When someone mentions British actors, who do you think of? Your mind probably jumps to people like Benedict Cumberbatch, Tom Hiddleston or Eddie Redmayne. Certainly, this appears to be a leap made by many a casting director. Yet all three of these actors represent the same, incredibly small, part of Britain. All of them were born and raised in London and all of them attended independent schools. Hiddleston and Redmayne overlap even more closely – both are from Westminster, London, and both went to Eton College and then Cambridge University. These are just three names out of many: Hugh Laurie, Hugh Grant, Dominic West, Harry Lloyd, Kate Beckinsale, Rosamund Pike, Ian McKellen, Tilda Swinton, Sacha Baron Cohen, Rowan Atkinson, Hugh Dancy, Thandie Newton – all attended either Eton College, Oxbridge, or both. Include the other fee-paying schools of Britain and the list expands to include almost all the most successful actors our country has produced, to say nothing of our writers, producers, directors, comedians, etc. About seven percent of British children attend fee-paying schools and yet they as a group are vastly over-represented in our entertainment industry. As someone who attended a state school, and who depends on receiving the maximum amount possible in way of bursary and student loans, it is impossible not to become even more aware of this imbalance during my time at Oxford – where on average between forty and fifty percent of the new student joining each year come from independent schools, and far wealthier backgrounds than I.
Let me be clear: I am middle class. While financially I am not privileged, I still have a Southern, middle-class accent which makes the acting industry more open to me. Having an accent associated with the working class is a disadvantage for an actor, in a similar way to Scottish actors who wish to ‘make it’ first having to produce a decent English accent. Actress Maxine Peake has spoken about being told to ‘tone down’ her Lancashire accent for parts and Christopher Eccleston, also from Lancashire, has talked about his accent holding him back from Shakespeare in particular, as there is a perception that working class actors are not suited to classical theatre – and these are just two examples from working class actors who have managed to make a career for themselves and are in a position to raise awareness of this issue. Many would-be working class actors are put off ever even attempting to make a living at it because of these biases. Even if we imagine there is no prejudice involved, that no working class actor has ever been judged for their accent or their background, there just aren’t many working class parts, and those that do exist are often supporting roles designed for comic relief. I have seen this phenomenon in student productions here at Oxford. The University of Oxford has one of the highest concentrations of wealthy, privately educated young people in the country, and also a fantastic drama scene. It is disappointing that perhaps the most consistent representation of the working class scene in Oxford student drama is a servile, supporting role in a Shakespeare play portrayed by a privileged person in an exaggerated imitation of a working class accent – a character there to be laughed at, not with.
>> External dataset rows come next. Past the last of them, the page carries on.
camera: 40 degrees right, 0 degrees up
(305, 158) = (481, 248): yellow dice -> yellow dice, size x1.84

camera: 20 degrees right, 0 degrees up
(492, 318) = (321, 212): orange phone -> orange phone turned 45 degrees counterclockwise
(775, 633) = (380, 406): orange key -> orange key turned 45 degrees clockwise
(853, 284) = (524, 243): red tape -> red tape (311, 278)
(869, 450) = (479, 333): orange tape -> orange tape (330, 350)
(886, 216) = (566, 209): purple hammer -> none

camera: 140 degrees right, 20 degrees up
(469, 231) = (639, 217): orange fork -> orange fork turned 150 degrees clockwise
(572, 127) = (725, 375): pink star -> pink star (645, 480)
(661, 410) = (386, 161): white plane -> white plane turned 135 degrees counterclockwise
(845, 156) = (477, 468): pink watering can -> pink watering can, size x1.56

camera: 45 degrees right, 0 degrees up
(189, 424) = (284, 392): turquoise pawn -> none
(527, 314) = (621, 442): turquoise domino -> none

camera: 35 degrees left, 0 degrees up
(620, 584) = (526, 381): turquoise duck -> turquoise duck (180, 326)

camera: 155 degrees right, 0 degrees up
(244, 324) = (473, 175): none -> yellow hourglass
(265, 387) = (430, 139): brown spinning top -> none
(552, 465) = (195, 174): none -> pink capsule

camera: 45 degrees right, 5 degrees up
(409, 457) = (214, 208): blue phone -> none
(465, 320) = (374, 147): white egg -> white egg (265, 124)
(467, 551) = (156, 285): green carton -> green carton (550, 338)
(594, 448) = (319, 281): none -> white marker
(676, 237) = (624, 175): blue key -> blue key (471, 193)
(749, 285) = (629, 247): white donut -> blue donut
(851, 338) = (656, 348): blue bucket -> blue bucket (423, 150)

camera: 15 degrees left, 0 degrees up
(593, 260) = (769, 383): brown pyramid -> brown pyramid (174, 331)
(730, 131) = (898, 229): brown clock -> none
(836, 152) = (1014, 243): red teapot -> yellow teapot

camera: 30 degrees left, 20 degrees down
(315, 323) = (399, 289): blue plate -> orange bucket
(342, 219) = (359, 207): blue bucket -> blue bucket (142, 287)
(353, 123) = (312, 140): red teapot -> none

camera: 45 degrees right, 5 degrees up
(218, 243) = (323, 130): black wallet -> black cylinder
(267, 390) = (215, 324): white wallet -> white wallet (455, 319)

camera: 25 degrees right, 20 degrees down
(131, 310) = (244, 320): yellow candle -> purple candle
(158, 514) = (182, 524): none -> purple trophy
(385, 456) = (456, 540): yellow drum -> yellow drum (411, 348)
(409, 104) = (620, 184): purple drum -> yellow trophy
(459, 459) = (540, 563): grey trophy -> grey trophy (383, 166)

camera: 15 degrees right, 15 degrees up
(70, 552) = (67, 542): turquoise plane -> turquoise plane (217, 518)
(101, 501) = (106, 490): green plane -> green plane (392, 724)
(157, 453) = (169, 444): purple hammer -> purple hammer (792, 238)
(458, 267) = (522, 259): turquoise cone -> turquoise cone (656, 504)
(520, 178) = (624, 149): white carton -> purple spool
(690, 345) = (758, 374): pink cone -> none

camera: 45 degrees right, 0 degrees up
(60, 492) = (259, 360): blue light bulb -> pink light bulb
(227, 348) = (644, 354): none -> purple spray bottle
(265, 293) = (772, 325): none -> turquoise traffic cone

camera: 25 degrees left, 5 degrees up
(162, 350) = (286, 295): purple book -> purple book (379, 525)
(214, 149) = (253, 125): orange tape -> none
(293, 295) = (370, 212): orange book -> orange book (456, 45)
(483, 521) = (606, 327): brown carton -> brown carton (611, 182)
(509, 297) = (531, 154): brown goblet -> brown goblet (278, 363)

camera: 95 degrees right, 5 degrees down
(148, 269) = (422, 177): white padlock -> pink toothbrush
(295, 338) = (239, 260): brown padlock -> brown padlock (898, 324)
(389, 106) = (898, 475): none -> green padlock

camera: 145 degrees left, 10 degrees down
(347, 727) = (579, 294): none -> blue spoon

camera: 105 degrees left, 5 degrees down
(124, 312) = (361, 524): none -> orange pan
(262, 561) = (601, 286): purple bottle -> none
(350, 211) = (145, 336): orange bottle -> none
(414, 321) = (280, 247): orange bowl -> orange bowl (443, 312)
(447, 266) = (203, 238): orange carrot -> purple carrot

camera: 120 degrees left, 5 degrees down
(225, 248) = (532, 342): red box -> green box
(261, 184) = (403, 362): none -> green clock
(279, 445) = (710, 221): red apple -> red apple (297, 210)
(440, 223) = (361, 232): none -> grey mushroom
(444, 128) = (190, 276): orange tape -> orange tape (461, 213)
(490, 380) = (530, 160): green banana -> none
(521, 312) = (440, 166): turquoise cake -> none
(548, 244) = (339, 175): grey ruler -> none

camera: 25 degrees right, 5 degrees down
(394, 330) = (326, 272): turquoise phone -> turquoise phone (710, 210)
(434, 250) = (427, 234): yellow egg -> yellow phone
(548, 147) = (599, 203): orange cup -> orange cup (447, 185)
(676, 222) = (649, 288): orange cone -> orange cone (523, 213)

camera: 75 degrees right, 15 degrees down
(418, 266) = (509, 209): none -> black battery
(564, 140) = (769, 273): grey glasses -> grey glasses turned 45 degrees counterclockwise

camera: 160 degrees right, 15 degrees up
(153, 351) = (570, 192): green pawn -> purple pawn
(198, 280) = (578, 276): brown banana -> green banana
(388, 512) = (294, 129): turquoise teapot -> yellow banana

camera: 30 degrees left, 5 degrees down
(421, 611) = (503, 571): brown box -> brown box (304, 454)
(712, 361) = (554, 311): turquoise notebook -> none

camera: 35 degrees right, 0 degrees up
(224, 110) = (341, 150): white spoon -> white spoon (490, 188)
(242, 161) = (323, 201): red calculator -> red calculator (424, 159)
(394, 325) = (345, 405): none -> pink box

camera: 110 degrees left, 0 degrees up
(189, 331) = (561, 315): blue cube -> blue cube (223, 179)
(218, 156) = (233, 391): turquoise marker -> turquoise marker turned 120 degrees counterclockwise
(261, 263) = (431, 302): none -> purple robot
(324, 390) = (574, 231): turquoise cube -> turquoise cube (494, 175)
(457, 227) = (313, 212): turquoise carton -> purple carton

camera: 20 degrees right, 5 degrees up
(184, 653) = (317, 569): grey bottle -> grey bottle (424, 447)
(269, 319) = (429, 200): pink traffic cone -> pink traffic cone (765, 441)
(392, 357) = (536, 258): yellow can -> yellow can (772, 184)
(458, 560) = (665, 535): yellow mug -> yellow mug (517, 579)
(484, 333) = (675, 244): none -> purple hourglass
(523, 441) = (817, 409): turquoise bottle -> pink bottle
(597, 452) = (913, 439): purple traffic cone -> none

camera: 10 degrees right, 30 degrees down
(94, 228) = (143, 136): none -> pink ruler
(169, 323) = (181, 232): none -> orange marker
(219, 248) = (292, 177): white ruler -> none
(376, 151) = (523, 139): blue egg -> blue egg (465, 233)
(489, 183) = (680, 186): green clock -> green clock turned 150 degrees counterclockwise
We must be conscious of our skewed demographic and make efforts to ensure the only portrayals of working class characters are not just supporting roles played out for laughs. Classism is something I have rarely heard discussed in Oxford, despite the fact that clearly, these discussions are more important here than at most other universities in the UK. We need to talk about discrimination against working class people, and acknowledge these biases within ourselves. How many of us have thought nothing of referring to people as ‘chavs’? In practical terms, the Oxford University Dramatic Society can focus their attentions and funding to putting on more plays written by marginalised people, encourage open discussion about class in acting, and raise support and awareness of vital charities like Open Door and Arts Emergency and campaigns like Actor Awareness, all of which are doing great work to encourage more working class people into careers in the arts, and offering support to make such a career more practical for people who have no family or family money they might fall back on.
The recent implementation of an Access, Diversity and Equity Rep and an Outreach Rep is a welcome step, and hopefully evidence of increasing awareness amongst our student population of class inequality in media. Alasdair Linn, President of OUDS, commented that “OUDS is making changes to improve the Oxford drama scene and the elitism that is inherent within it, a result of the many problems of access and representation within the institution of the University itself. We want to make it clear we are having these conversations, actively changing what we can do as a committee and are always open and wanting to hear from students about any issues and concerns. We aim to particularly support and encourage creatives from all backgrounds, especially working class creatives, to direct, produce and write for the New Writing Festival which aims to platform underrepresented voices on stage.”
I will be looking to see more of a working class point of view in our drama in future. Ultimately, after graduating many of us will go on to work in the entertainment industry, be that acting, writing, directing, or in any other capacity, and it is crucial that those of us who go on to have careers in entertainment remain committed to inclusivity, to tackling discrimination within the industry and to making such a career accessible to people from all walks of life.